Shyamalan’s career pinballed through other unsatisfying surprise-ending films, earning healthy box office figures even after he stumbled with a series of increasingly conservative fantastical tales like ‘The Last Airbender’. This was unfortunate in the UK (not a major market for him, but still) as the word ‘bender’ had an entirely different connotation. So when characters said things like, ‘My father was a bender and my son is too,’ everyone fell about laughing.
The Guardian said, ‘It is incredible how awful the once-feted director M Night Shyamalan has become and how he is still allowed to make big-budget films.’ The only reason why it’s of interest is that some of Shyamalan’s films could have been saved with decent scripts. The idea of ‘Old’ is intriguing, but nothing in it works. What was needed was a bit of intellectual rigour. Too many absurdities happen at once, nothing is thought through and the whole thing is topped with a ridiculously over-complicated, under-cooked denouement.

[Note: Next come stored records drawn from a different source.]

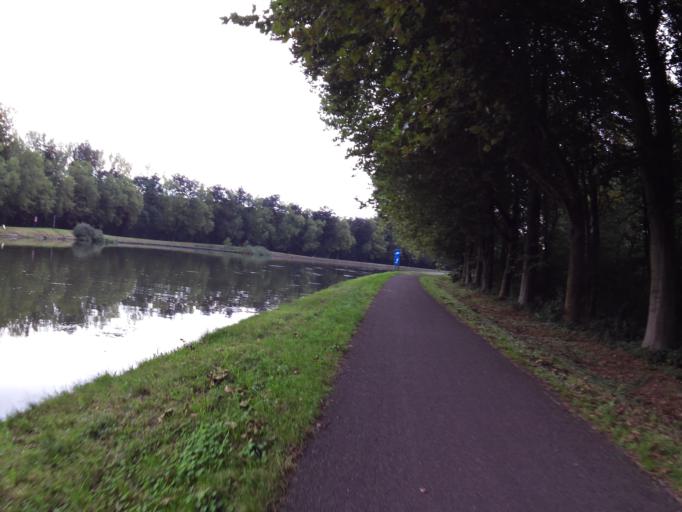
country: BE
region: Flanders
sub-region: Provincie Limburg
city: Kinrooi
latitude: 51.0720
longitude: 5.6977
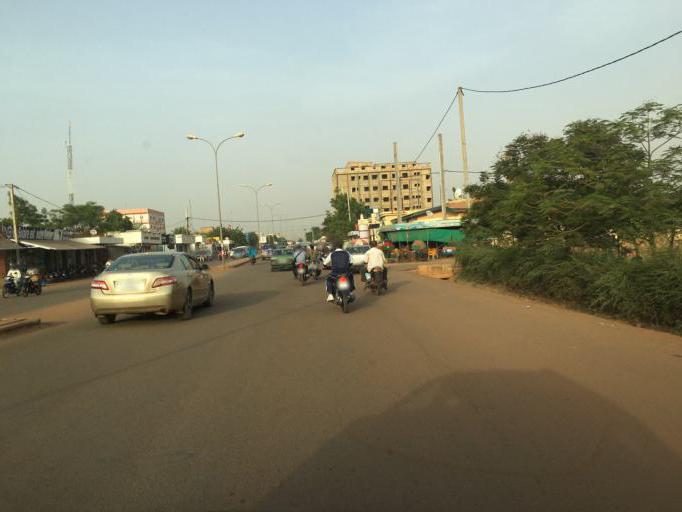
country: BF
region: Centre
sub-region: Kadiogo Province
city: Ouagadougou
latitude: 12.3687
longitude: -1.5003
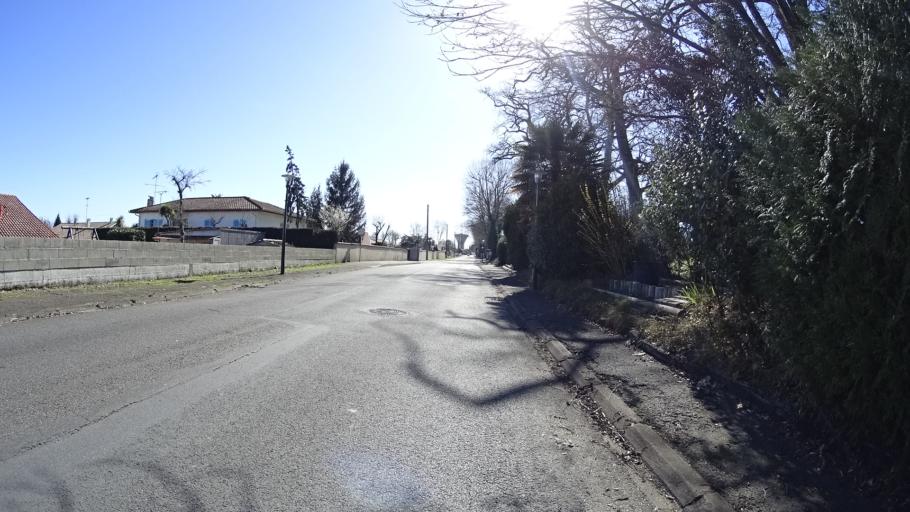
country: FR
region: Aquitaine
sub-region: Departement des Landes
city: Saint-Paul-les-Dax
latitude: 43.7316
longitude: -1.0861
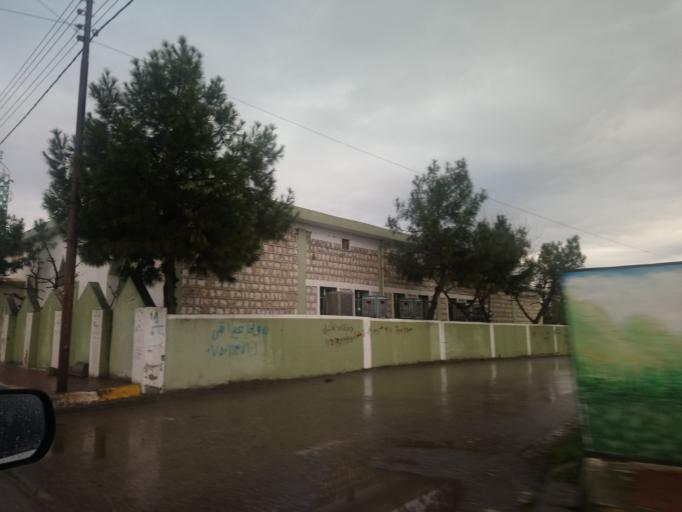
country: IQ
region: As Sulaymaniyah
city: Qeladize
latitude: 36.1850
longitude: 45.1182
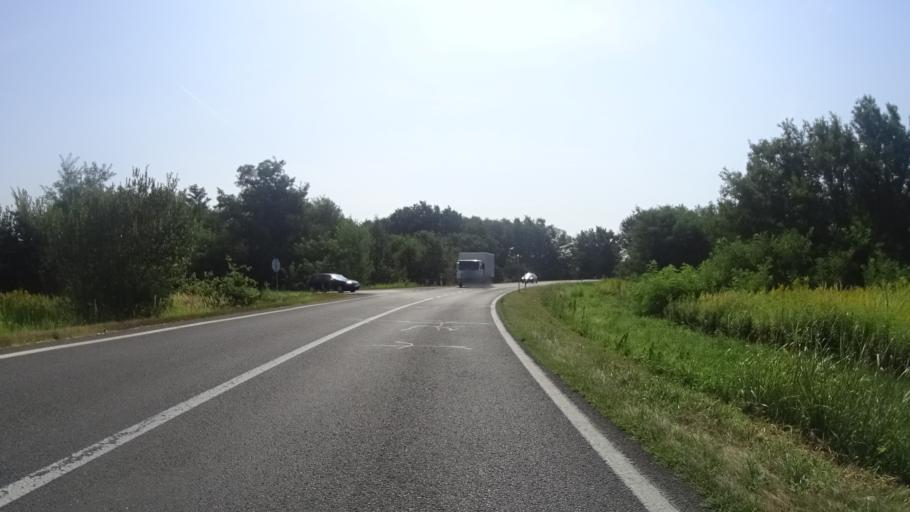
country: HR
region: Medimurska
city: Palovec
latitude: 46.3869
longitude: 16.5657
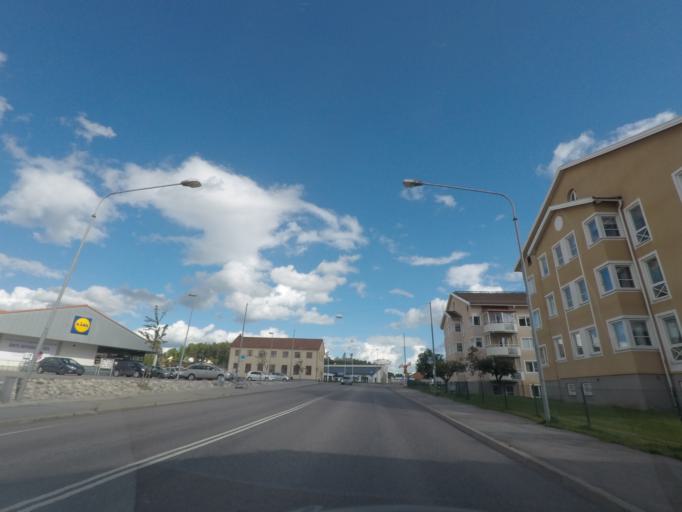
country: SE
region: OErebro
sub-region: Lindesbergs Kommun
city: Lindesberg
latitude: 59.5978
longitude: 15.2238
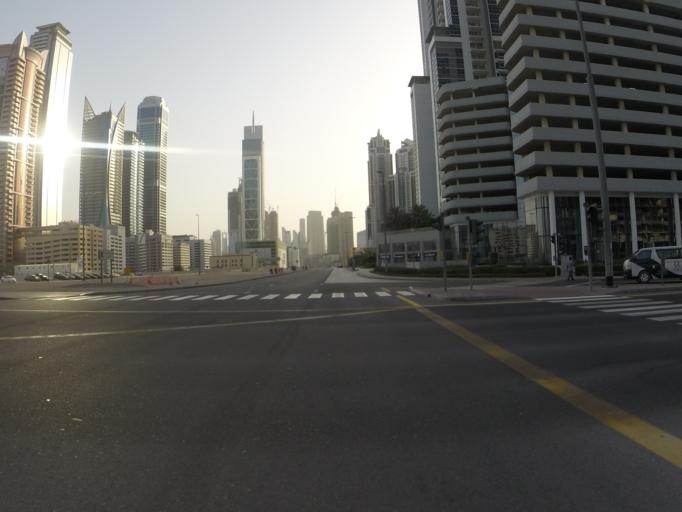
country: AE
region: Dubai
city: Dubai
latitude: 25.1887
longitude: 55.2620
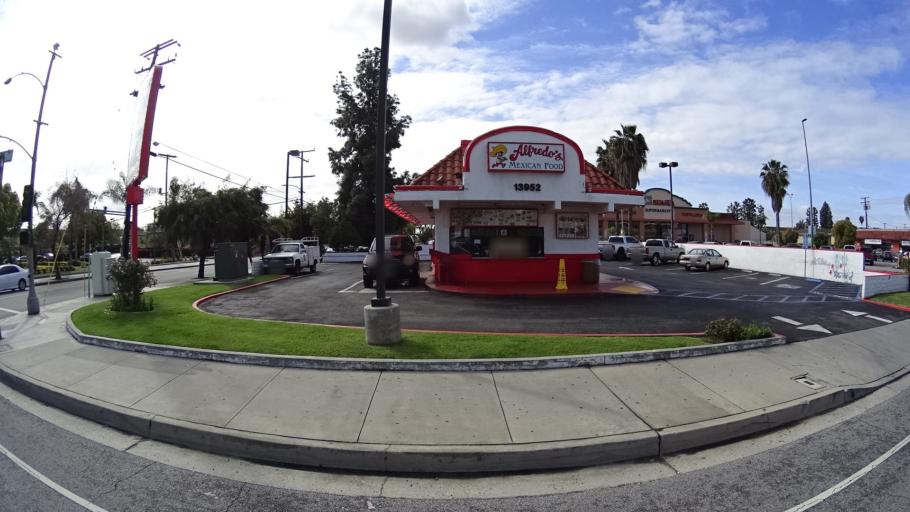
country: US
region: California
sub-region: Los Angeles County
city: Baldwin Park
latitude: 34.0843
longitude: -117.9687
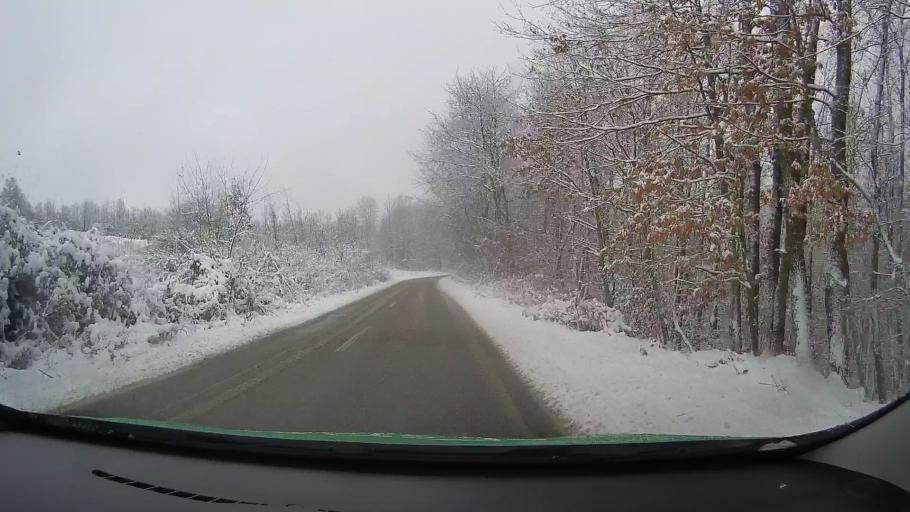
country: RO
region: Hunedoara
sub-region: Comuna Teliucu Inferior
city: Teliucu Inferior
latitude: 45.6813
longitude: 22.9119
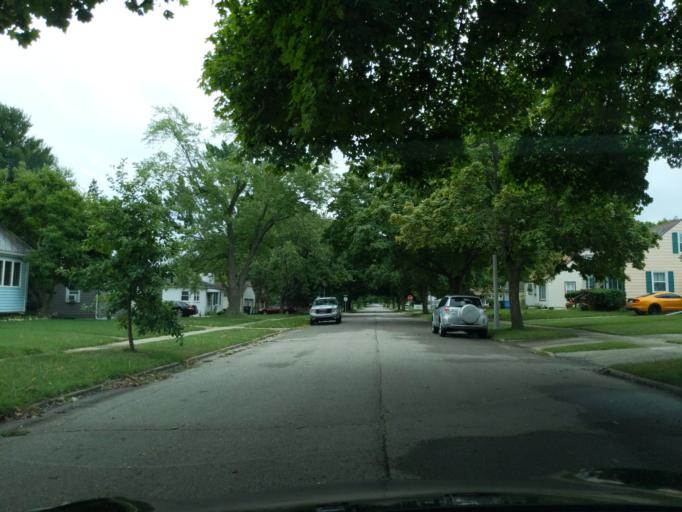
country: US
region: Michigan
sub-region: Ingham County
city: Lansing
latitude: 42.6932
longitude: -84.5367
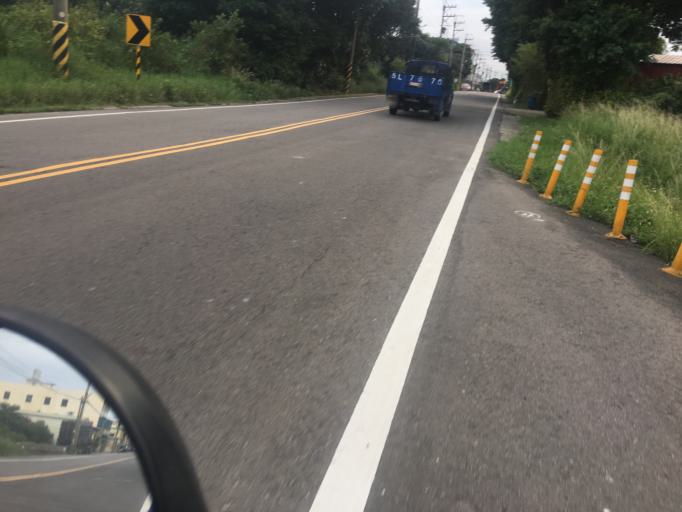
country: TW
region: Taiwan
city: Taoyuan City
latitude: 25.0969
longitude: 121.2361
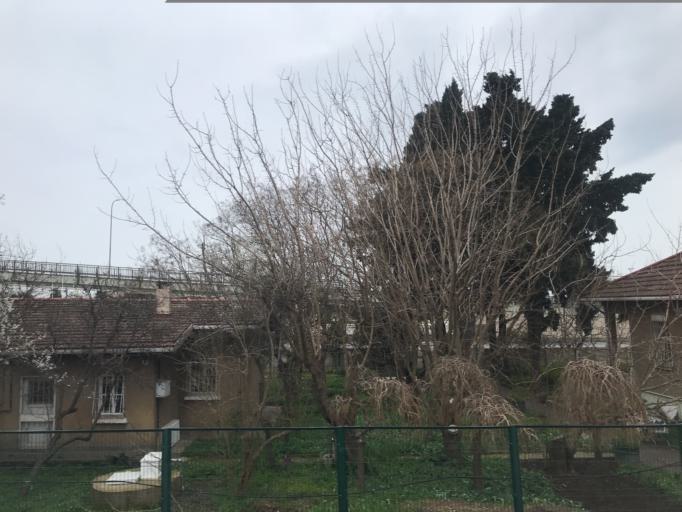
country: TR
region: Istanbul
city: Maltepe
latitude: 40.9345
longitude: 29.1168
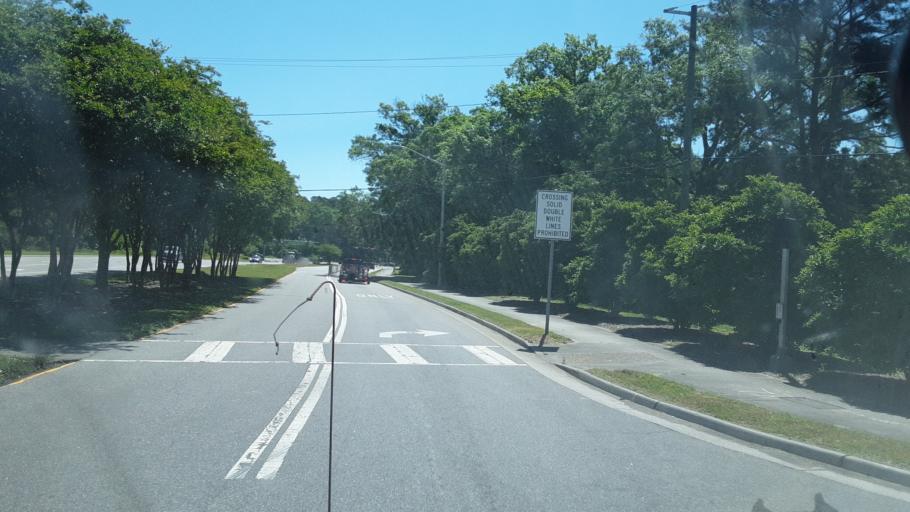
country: US
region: Virginia
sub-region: City of Virginia Beach
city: Virginia Beach
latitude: 36.7942
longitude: -75.9982
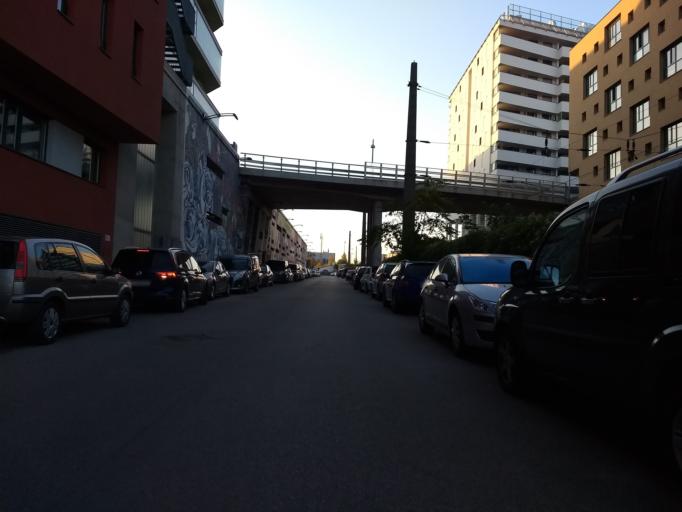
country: AT
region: Lower Austria
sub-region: Politischer Bezirk Modling
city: Vosendorf
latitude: 48.1665
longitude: 16.3273
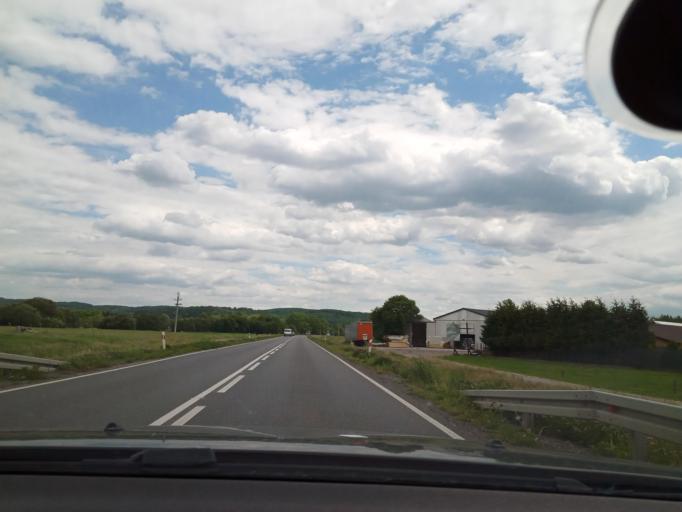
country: PL
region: Lesser Poland Voivodeship
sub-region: Powiat wielicki
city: Gdow
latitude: 49.9083
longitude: 20.2146
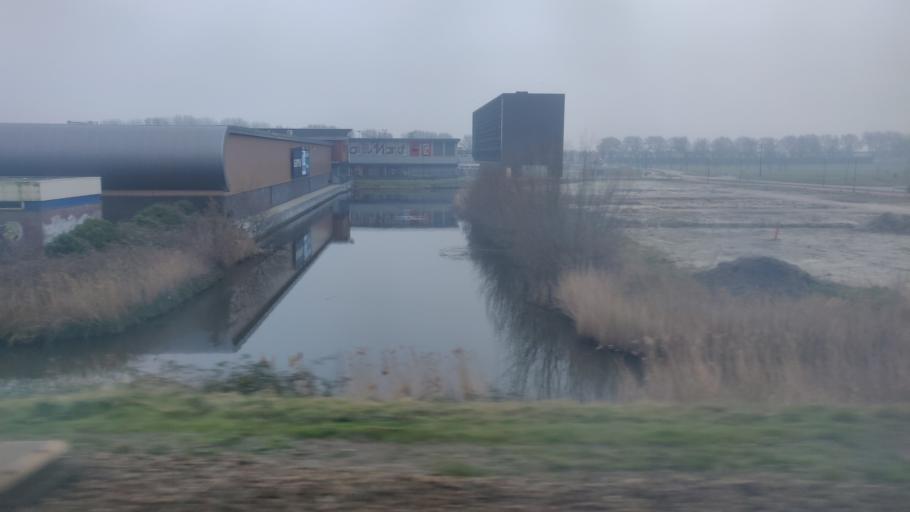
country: NL
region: North Holland
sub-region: Gemeente Langedijk
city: Broek op Langedijk
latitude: 52.6629
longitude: 4.8072
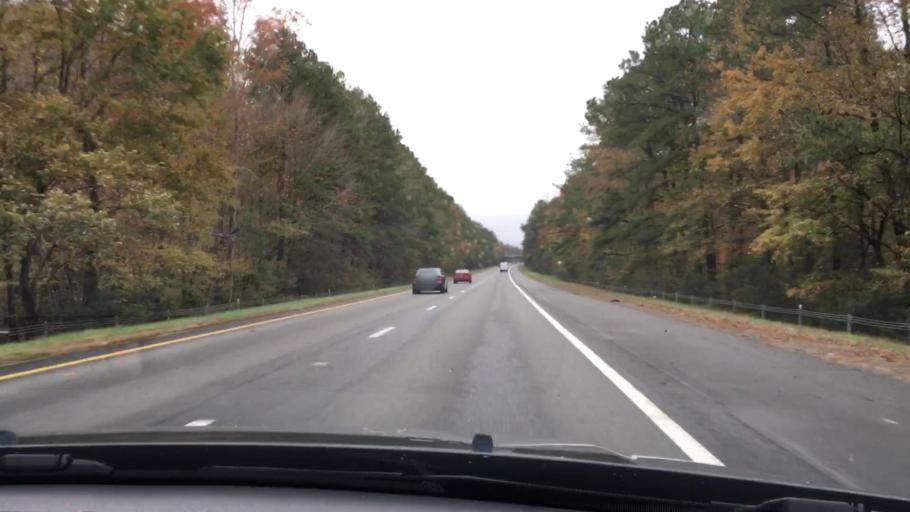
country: US
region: Virginia
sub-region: King William County
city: West Point
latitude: 37.4526
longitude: -76.8714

The puzzle remains; is the director driven by ego alone or does he genuinely think he’s writing good stories? Why does no-one stand up to him and point out how terrible they are? I guess he can point out the dollar bottom line to them and rest his case.
Back in the days of schlocky double bills Shyamalan would have been a whizz. I may not have been able to see them at the time but I caught up with everything from ‘War of the Colossal Beast’ to ‘I Married a Monster from Outer Space’, still a firm favourite.
(sample dialogue from ‘War of the Colossal Beast’)
Policeman: The man who made this footprint must be around sixty feet high.
Wife: But my husband is sixty feet high!
I loved all those films set in small desert towns where girls in sports cars scream when they spot something in the road, the kind of towns that have scientists’ labs in them. ‘The Vast of Night’ is a great low budget modern take on the idea, and well worth catching. Mr Shyamalan take note!
All suggestions for great schlocky old movies accepted.